Work task: Using the entries that follow, collect the lines where the word "roofing" appears.

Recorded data
== == ==
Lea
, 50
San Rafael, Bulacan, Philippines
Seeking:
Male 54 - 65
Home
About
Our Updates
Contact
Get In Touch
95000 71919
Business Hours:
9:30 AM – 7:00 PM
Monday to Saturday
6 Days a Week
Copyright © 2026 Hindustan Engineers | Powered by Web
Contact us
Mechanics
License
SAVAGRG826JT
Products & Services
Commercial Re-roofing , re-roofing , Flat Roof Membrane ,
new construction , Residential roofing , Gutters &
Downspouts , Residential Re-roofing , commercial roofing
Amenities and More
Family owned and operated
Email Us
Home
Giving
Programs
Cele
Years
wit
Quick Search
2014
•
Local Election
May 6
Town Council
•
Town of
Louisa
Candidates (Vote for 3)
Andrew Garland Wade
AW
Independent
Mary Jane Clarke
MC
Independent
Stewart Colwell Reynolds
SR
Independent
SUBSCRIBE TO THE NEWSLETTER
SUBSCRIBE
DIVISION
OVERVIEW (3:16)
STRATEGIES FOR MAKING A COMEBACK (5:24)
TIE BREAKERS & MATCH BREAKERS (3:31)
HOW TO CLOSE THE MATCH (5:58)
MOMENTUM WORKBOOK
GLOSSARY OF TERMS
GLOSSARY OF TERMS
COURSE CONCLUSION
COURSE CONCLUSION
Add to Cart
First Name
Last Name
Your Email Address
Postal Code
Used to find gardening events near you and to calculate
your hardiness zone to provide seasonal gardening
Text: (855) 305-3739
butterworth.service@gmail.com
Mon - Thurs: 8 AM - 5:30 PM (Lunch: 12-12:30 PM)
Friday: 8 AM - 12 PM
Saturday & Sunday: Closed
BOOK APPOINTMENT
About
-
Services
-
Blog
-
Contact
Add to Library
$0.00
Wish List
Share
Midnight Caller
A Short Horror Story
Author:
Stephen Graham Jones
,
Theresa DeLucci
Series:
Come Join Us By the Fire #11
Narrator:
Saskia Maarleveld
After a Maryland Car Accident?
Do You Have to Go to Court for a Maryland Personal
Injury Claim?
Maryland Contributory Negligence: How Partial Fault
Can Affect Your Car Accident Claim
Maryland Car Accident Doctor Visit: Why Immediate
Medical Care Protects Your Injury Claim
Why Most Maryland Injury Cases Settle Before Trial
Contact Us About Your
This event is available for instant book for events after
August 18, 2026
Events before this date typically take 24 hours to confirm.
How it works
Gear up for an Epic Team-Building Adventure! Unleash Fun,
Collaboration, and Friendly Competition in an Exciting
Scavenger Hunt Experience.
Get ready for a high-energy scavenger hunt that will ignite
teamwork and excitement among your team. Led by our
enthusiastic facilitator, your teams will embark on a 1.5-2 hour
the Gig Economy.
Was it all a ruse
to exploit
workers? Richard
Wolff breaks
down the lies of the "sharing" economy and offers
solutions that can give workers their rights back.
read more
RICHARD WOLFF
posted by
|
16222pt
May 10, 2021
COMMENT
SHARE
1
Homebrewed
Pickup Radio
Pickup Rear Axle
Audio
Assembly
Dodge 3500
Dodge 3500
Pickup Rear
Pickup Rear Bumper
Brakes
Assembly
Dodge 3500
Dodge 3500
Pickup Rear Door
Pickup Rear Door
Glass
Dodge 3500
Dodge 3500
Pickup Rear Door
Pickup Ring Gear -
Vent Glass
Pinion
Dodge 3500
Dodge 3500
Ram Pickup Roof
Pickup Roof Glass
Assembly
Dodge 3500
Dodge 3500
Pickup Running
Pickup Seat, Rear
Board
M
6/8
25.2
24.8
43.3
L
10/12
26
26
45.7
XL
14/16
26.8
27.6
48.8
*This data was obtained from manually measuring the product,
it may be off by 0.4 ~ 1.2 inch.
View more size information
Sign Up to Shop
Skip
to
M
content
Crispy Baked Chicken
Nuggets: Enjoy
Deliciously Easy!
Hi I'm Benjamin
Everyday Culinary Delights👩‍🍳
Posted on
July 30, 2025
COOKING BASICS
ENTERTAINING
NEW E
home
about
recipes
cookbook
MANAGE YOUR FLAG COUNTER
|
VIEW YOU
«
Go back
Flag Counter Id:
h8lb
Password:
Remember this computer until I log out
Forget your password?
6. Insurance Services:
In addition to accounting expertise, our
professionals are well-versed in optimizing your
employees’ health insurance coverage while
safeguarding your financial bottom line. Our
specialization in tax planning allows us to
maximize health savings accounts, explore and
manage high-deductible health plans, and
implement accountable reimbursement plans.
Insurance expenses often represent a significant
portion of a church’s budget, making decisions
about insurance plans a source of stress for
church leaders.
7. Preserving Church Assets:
== == ==
Exercise answer:
Commercial Re-roofing , re-roofing , Flat Roof Membrane ,
new construction , Residential roofing , Gutters &
Downspouts , Residential Re-roofing , commercial roofing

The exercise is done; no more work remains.